Professor Detects Ripples Created by Comet 700 Years Ago

By Pat Lopes Harris,
Media Relations Director

Seven hundred years ago, a comet nipped Saturn’s rings, creating ripples that can still be detected today, according to a paper recently presented by Professor of Electrical Engineering Essam Marouf. He is a member of NASA’s Cassini science team, 260 scientists from 17 countries who hope to gain a better understanding of Saturn.
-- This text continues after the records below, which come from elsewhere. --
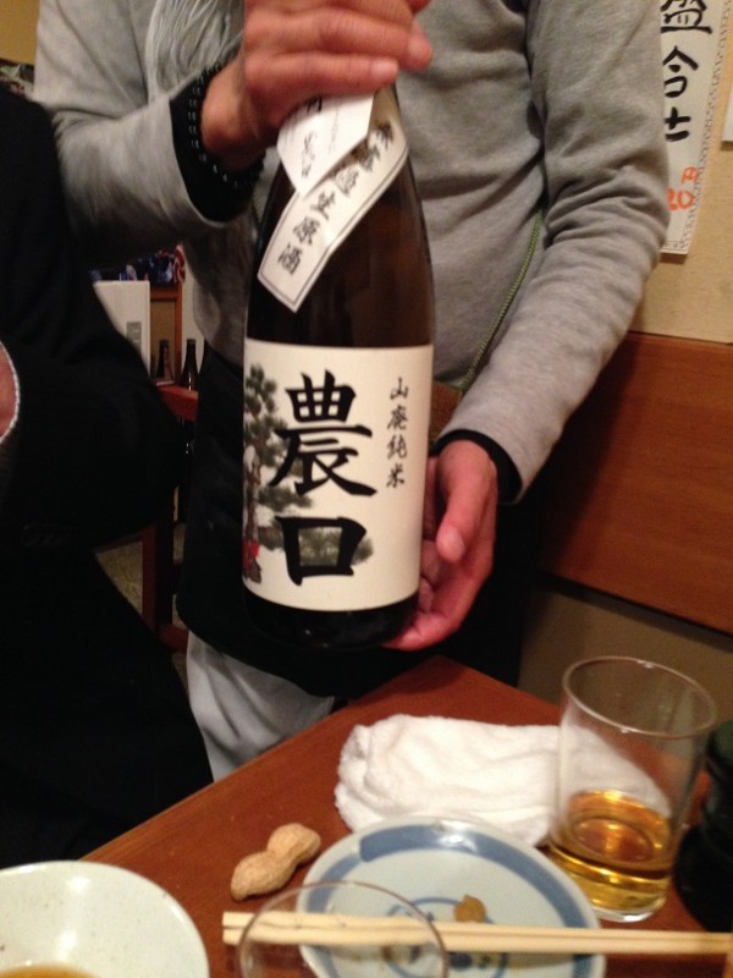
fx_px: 932
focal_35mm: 33
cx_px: 366
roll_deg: -4.0
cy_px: 489
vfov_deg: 55.4
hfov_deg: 42.9
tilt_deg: -14.1
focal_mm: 4.12
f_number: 2.4
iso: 250
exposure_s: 1/20
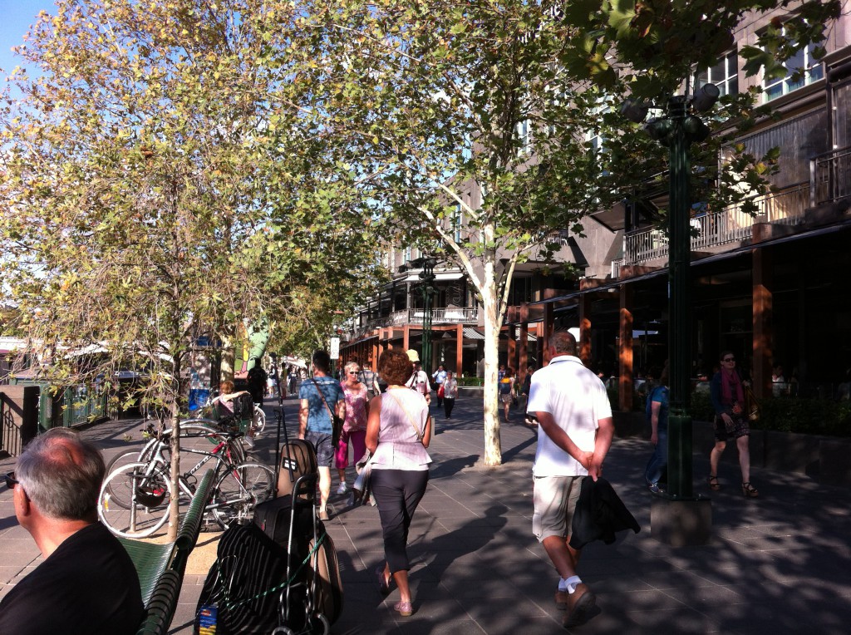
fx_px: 859
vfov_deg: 40.6
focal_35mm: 35
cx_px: 426
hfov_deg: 52.7
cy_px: 318
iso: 80
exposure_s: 1/580
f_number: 2.8
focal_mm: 3.85
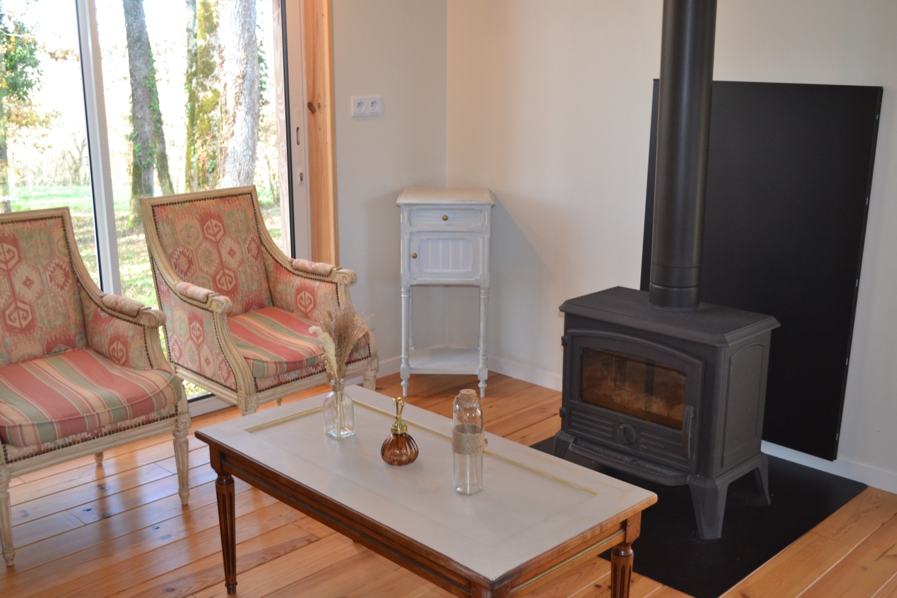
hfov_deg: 49.6
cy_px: 299
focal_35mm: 39
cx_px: 448
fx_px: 971
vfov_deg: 34.2
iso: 560
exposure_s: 1/60
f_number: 4.2
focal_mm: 26
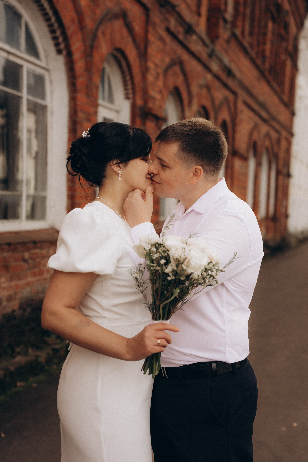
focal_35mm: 49
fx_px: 629
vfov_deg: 40.3
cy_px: 231
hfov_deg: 27.5
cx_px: 154
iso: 100
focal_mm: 49
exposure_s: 1/250
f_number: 2.8
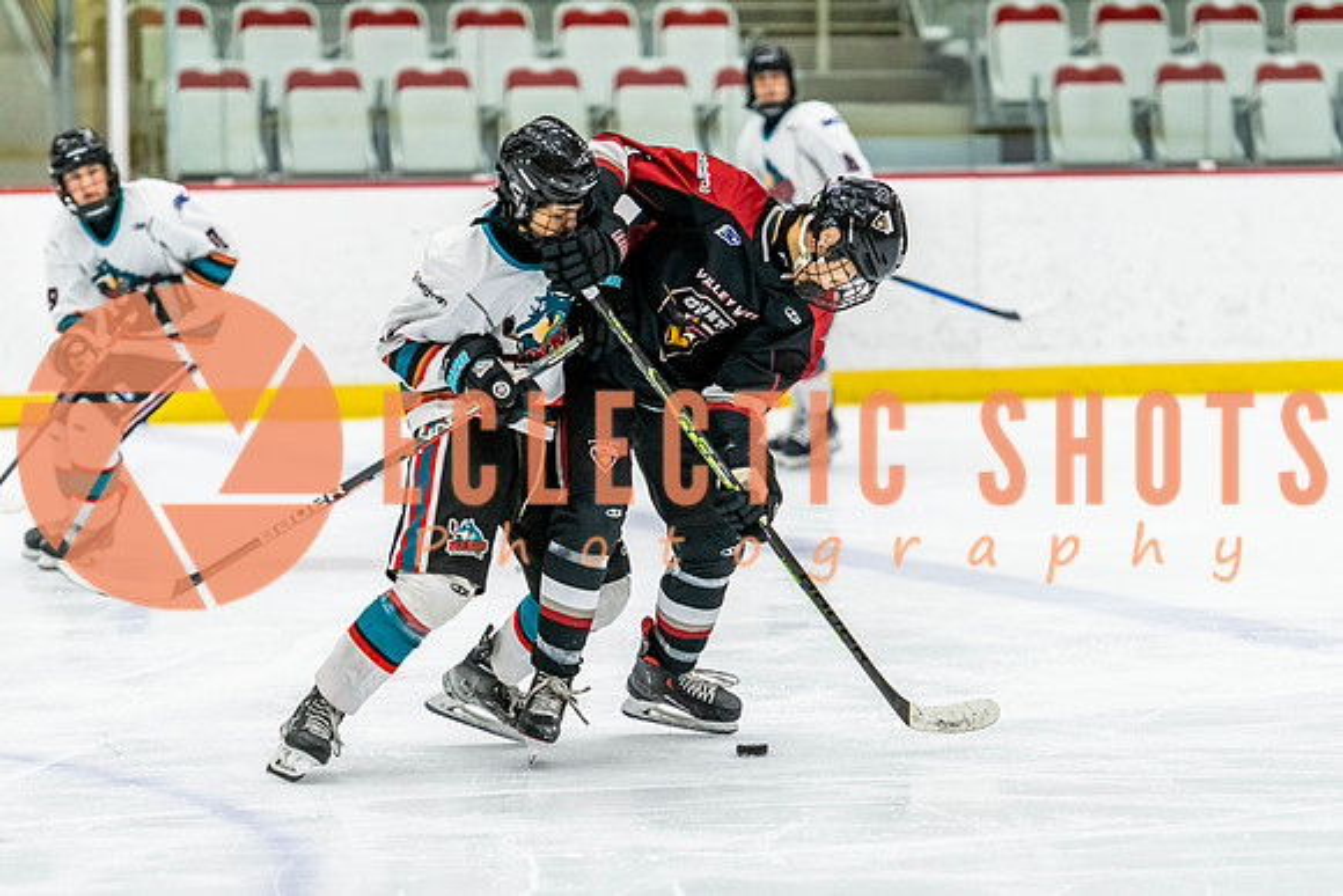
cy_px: 506
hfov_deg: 11.0
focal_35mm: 186
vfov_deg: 7.4
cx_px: 759
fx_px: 6945
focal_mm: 155
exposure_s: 1/640
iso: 2800
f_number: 2.8
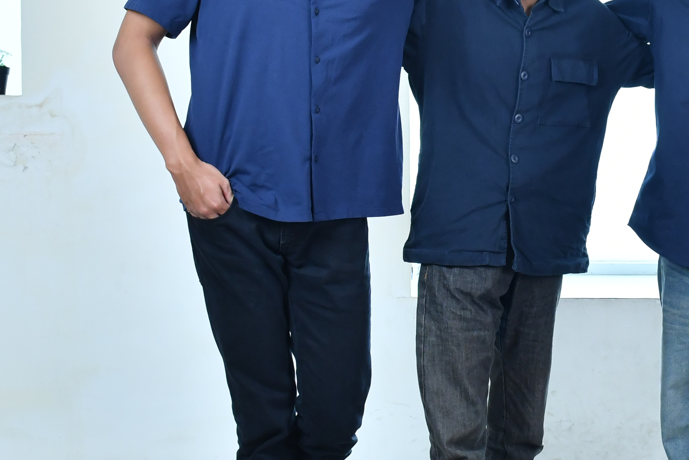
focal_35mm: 101
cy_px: 179
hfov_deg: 19.5
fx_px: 1938
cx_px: 710
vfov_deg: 13.5
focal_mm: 27
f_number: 7.1
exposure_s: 1/100
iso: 800
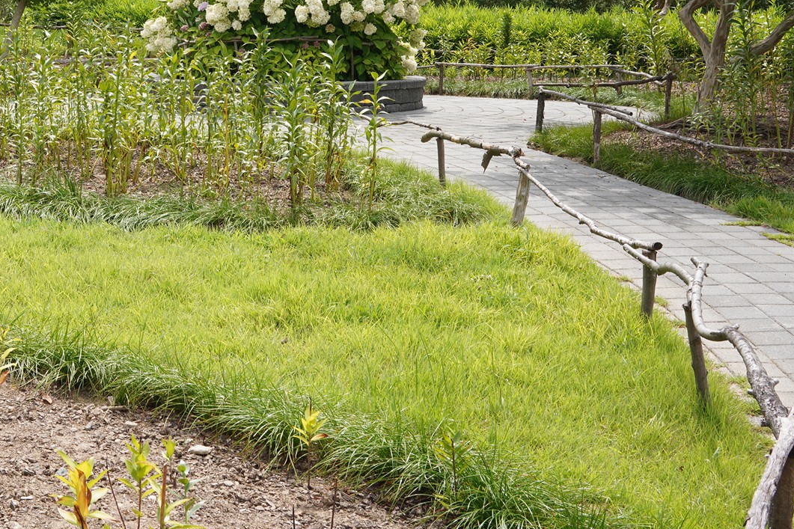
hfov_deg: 30.1
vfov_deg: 20.3
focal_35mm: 66
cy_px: 73
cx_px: 222
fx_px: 1455
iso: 100
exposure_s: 1/100
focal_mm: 35
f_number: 10
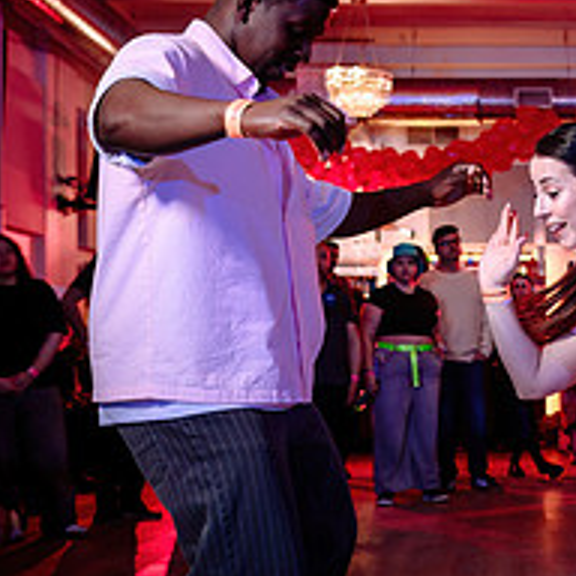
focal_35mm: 78
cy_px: 386
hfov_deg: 21.3
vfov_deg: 22.1
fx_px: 1468
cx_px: 598
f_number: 2.8
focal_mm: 27
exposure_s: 1/160
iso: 500
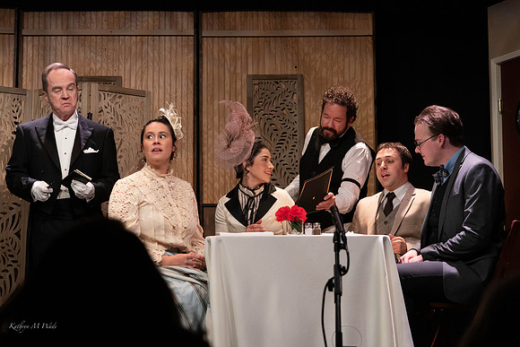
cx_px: 268
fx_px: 1124
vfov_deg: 17.5
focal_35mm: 78
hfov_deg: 26.0
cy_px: 170
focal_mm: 75
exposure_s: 1/400
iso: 4000
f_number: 5.6
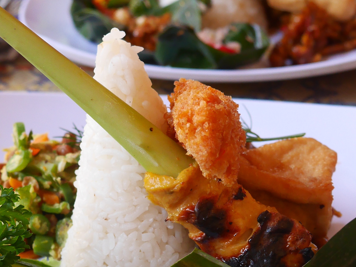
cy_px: 228
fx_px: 1060
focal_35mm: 103
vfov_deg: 14.3
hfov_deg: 19.0
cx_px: 137
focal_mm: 20
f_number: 4.4
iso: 640
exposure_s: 1/60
Marouf discussed his work at a joint meeting of the European Planetary Science Congress and the American Astronomical Society’s Division of Planetary Sciences in early October in Nantes, France. “This was a major event that grouped together the two largest planetary sciences conferences in the United States and Europe,” Marouf said. “Nearly 1,500 papers were presented. Happy to report that our team’s paper generated some news.” Science News said the rippling region contains two different waves. “They date back to about the late 1300s, and there is very clear evidence for two events, not one, separated by about 50 years,” Marouf explained. SETI Institute’s Mark Showalter added, “This is such an amazing result. Two events is really a hint that this is a cometary kind of thing. Some object got captured into orbit, made two close passages. Survived the first, not totally damaged — then 50 years later it came back in and that was the end of it.”